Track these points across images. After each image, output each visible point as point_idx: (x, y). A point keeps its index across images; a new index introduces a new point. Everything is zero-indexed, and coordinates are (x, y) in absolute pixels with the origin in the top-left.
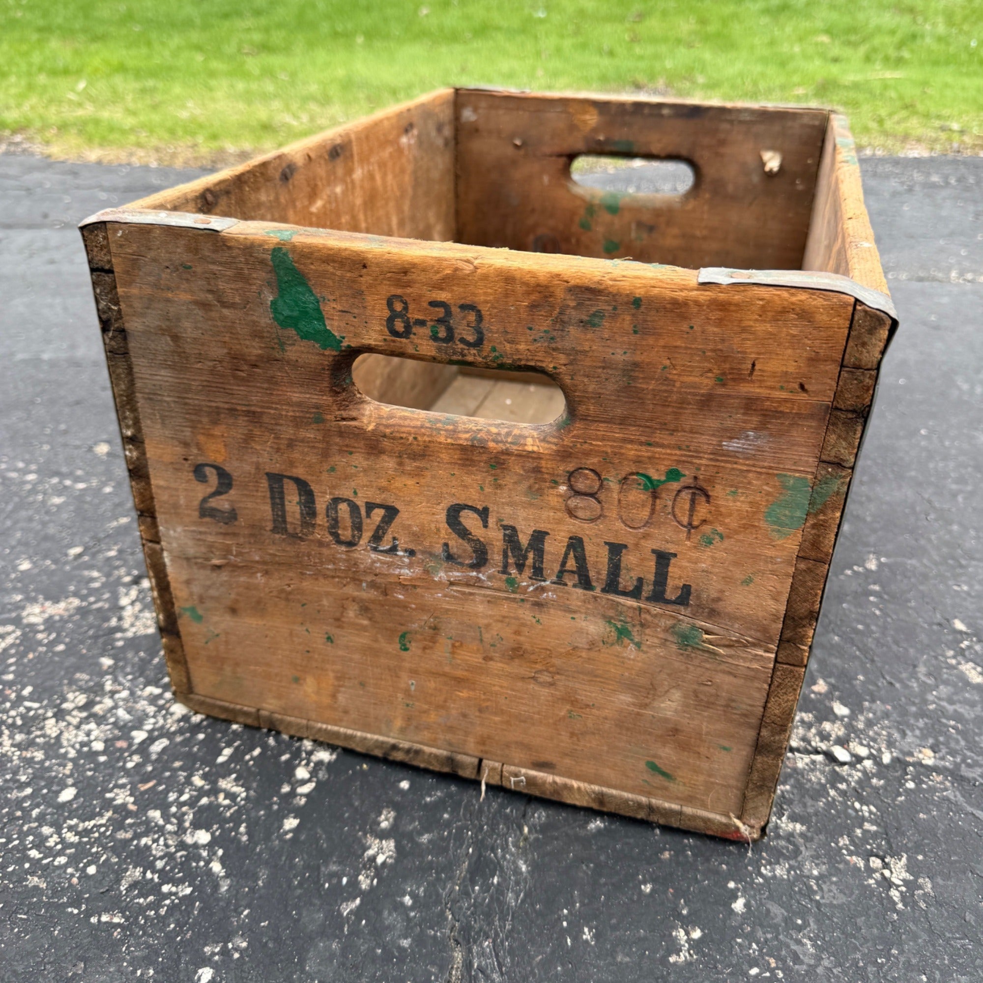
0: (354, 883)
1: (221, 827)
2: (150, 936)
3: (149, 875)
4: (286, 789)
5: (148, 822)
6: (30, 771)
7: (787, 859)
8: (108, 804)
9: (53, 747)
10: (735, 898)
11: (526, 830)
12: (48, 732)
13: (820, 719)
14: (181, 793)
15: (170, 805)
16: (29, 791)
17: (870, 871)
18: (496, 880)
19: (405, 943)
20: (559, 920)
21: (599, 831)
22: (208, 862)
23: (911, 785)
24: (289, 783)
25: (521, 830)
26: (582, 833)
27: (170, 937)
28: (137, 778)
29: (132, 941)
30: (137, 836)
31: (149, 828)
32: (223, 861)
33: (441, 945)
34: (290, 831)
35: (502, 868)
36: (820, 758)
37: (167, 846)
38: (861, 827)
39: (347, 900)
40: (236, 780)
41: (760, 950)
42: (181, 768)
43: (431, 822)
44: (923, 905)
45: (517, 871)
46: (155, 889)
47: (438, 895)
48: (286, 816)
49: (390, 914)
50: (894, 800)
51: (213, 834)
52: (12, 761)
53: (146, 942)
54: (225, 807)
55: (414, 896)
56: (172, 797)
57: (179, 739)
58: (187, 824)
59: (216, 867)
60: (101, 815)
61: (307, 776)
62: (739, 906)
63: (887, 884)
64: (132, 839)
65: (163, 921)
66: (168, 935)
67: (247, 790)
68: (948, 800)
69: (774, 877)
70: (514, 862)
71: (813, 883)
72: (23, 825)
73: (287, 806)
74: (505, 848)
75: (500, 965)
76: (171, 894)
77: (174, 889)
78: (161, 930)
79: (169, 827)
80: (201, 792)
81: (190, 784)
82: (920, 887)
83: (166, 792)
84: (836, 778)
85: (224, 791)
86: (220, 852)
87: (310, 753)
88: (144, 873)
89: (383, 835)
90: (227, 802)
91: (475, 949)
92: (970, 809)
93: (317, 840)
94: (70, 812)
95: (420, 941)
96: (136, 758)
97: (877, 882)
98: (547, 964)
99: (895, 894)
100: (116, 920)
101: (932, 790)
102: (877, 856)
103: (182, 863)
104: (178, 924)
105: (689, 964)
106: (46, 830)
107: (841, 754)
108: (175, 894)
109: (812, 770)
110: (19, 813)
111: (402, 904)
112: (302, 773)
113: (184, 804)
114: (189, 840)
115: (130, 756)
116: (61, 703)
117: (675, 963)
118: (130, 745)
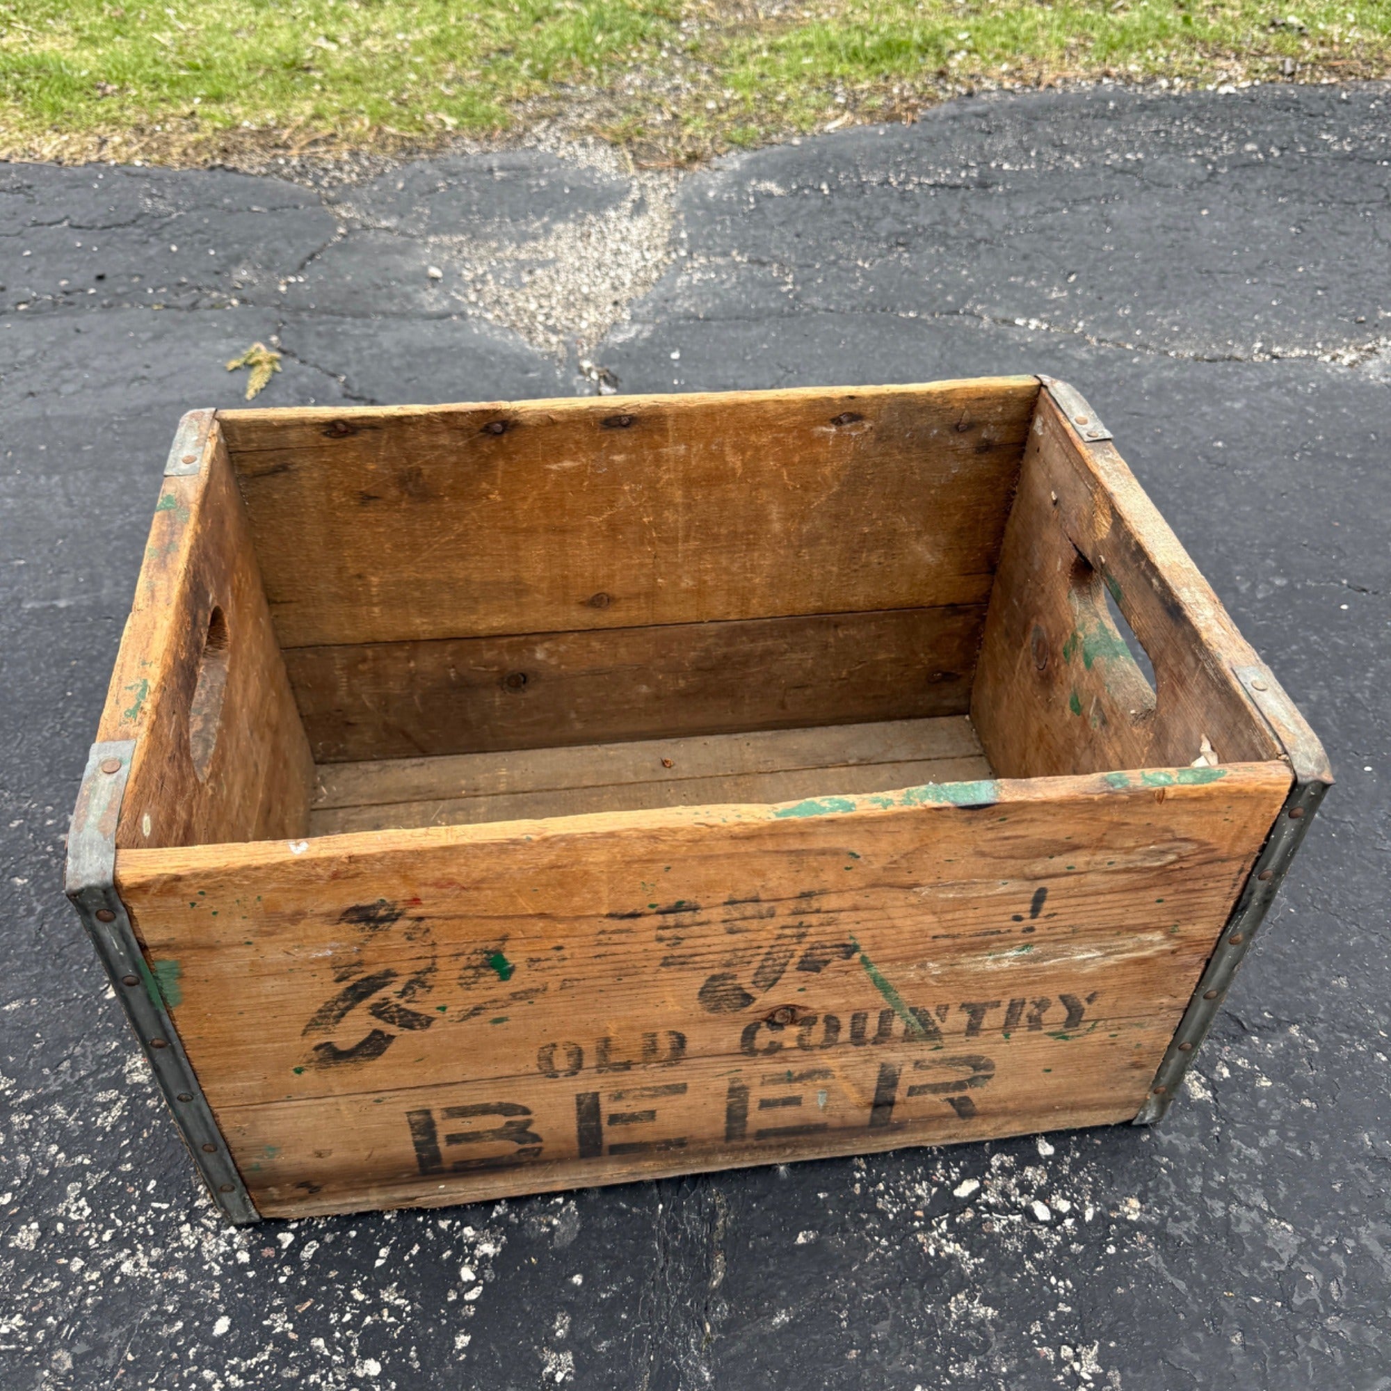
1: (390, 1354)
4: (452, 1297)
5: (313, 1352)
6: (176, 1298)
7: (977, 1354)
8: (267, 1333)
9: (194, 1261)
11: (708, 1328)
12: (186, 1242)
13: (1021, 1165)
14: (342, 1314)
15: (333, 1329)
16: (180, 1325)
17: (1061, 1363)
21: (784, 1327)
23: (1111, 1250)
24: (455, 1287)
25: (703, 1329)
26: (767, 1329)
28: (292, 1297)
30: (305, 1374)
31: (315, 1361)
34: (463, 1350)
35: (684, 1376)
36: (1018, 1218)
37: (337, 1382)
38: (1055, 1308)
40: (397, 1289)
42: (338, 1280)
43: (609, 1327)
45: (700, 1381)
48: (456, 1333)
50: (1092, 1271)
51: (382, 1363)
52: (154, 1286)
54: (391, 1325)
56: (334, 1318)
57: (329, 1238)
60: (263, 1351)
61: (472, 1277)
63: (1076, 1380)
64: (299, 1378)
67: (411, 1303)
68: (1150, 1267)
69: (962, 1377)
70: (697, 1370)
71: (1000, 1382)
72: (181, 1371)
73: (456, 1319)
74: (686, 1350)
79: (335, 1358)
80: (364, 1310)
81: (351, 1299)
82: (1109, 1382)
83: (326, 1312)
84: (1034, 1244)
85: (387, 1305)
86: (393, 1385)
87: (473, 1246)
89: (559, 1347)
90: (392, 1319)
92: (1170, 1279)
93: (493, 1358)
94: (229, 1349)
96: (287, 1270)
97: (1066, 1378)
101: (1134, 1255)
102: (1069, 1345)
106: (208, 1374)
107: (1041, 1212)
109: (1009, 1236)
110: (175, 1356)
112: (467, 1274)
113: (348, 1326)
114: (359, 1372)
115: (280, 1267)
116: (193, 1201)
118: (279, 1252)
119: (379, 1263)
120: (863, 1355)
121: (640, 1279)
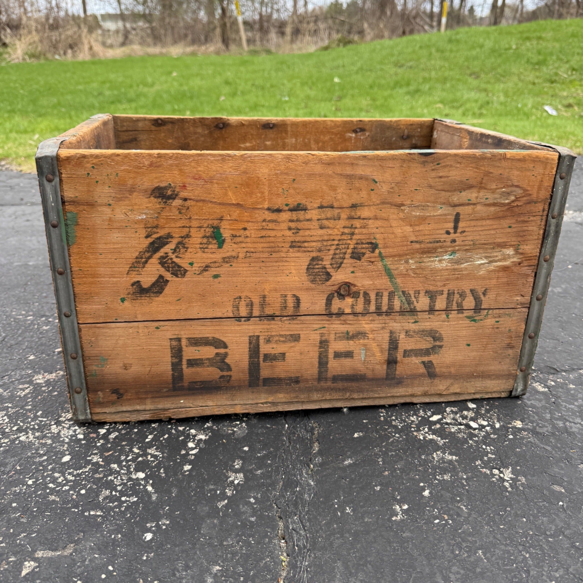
□ □ □ □
Requirement: Return all records exactly; no pictures.

Finished task:
Track these points across images. After each image, output each visible point as point_idx: (x, y). A point keeps its index across images; a new index introduces a new point. Everything is zero-indexed, and coordinates are (x, y) in absolute pixels with the origin in the top-left.
0: (354, 883)
1: (221, 827)
2: (150, 936)
3: (149, 875)
4: (286, 789)
5: (148, 822)
6: (30, 771)
7: (787, 859)
8: (108, 804)
9: (53, 747)
10: (735, 898)
11: (526, 830)
12: (48, 732)
13: (820, 719)
14: (181, 793)
15: (170, 805)
16: (29, 791)
17: (870, 871)
18: (496, 880)
19: (405, 943)
20: (559, 920)
21: (599, 831)
22: (208, 862)
23: (911, 785)
24: (289, 783)
25: (521, 830)
26: (582, 833)
27: (170, 937)
28: (137, 778)
29: (132, 941)
30: (137, 836)
31: (149, 828)
32: (223, 861)
33: (441, 945)
34: (290, 831)
35: (502, 868)
36: (820, 758)
37: (167, 846)
38: (861, 827)
39: (347, 900)
40: (236, 780)
41: (760, 950)
42: (181, 768)
43: (431, 822)
44: (923, 905)
45: (517, 871)
46: (155, 889)
47: (438, 895)
48: (286, 816)
49: (390, 914)
50: (894, 800)
51: (213, 834)
52: (12, 761)
53: (146, 942)
54: (225, 807)
55: (414, 896)
56: (172, 797)
57: (179, 739)
58: (187, 824)
59: (216, 867)
60: (101, 815)
61: (307, 776)
62: (739, 906)
63: (887, 884)
64: (132, 839)
65: (163, 921)
66: (168, 935)
67: (247, 790)
68: (948, 800)
69: (774, 877)
70: (514, 862)
71: (813, 883)
72: (23, 825)
73: (287, 806)
74: (505, 848)
75: (500, 965)
76: (171, 894)
77: (174, 889)
78: (161, 930)
79: (169, 827)
80: (201, 792)
81: (190, 784)
82: (920, 887)
83: (166, 792)
84: (836, 778)
85: (224, 791)
86: (220, 852)
87: (310, 753)
88: (144, 873)
89: (383, 835)
90: (227, 802)
91: (475, 949)
92: (970, 809)
93: (317, 840)
94: (70, 812)
95: (420, 941)
96: (136, 758)
97: (877, 882)
98: (547, 964)
99: (895, 894)
100: (116, 920)
101: (932, 790)
102: (877, 856)
103: (182, 863)
104: (178, 924)
105: (689, 964)
106: (46, 830)
107: (841, 754)
108: (175, 894)
109: (812, 770)
110: (19, 813)
111: (402, 904)
112: (302, 773)
113: (184, 804)
114: (189, 840)
115: (130, 756)
116: (61, 703)
117: (675, 963)
118: (130, 745)
1: (390, 1354)
4: (452, 1297)
5: (313, 1352)
6: (176, 1298)
7: (977, 1354)
8: (267, 1333)
9: (194, 1261)
11: (708, 1328)
12: (186, 1242)
13: (1021, 1165)
14: (342, 1314)
15: (333, 1329)
16: (180, 1325)
17: (1061, 1363)
21: (784, 1327)
23: (1111, 1250)
24: (455, 1287)
25: (703, 1329)
26: (767, 1329)
28: (292, 1297)
30: (305, 1374)
31: (315, 1361)
34: (463, 1350)
35: (684, 1376)
36: (1018, 1218)
37: (337, 1382)
38: (1055, 1308)
40: (397, 1289)
42: (338, 1280)
43: (609, 1327)
45: (700, 1381)
48: (456, 1333)
50: (1092, 1271)
51: (382, 1363)
52: (154, 1286)
54: (391, 1325)
56: (334, 1318)
57: (329, 1238)
60: (263, 1351)
61: (472, 1277)
63: (1076, 1380)
64: (299, 1378)
67: (411, 1303)
68: (1150, 1267)
69: (962, 1377)
70: (697, 1370)
71: (1000, 1382)
72: (181, 1371)
73: (456, 1319)
74: (686, 1350)
79: (335, 1358)
80: (364, 1310)
81: (351, 1299)
82: (1109, 1382)
83: (326, 1312)
84: (1034, 1244)
85: (387, 1305)
86: (393, 1385)
87: (473, 1246)
89: (559, 1347)
90: (392, 1319)
92: (1170, 1279)
93: (493, 1358)
94: (229, 1349)
96: (287, 1270)
97: (1066, 1378)
101: (1134, 1255)
102: (1069, 1345)
106: (208, 1374)
107: (1041, 1212)
109: (1009, 1236)
110: (175, 1356)
112: (467, 1274)
113: (348, 1326)
114: (359, 1372)
115: (280, 1267)
116: (193, 1201)
118: (279, 1252)
119: (379, 1263)
120: (863, 1355)
121: (640, 1279)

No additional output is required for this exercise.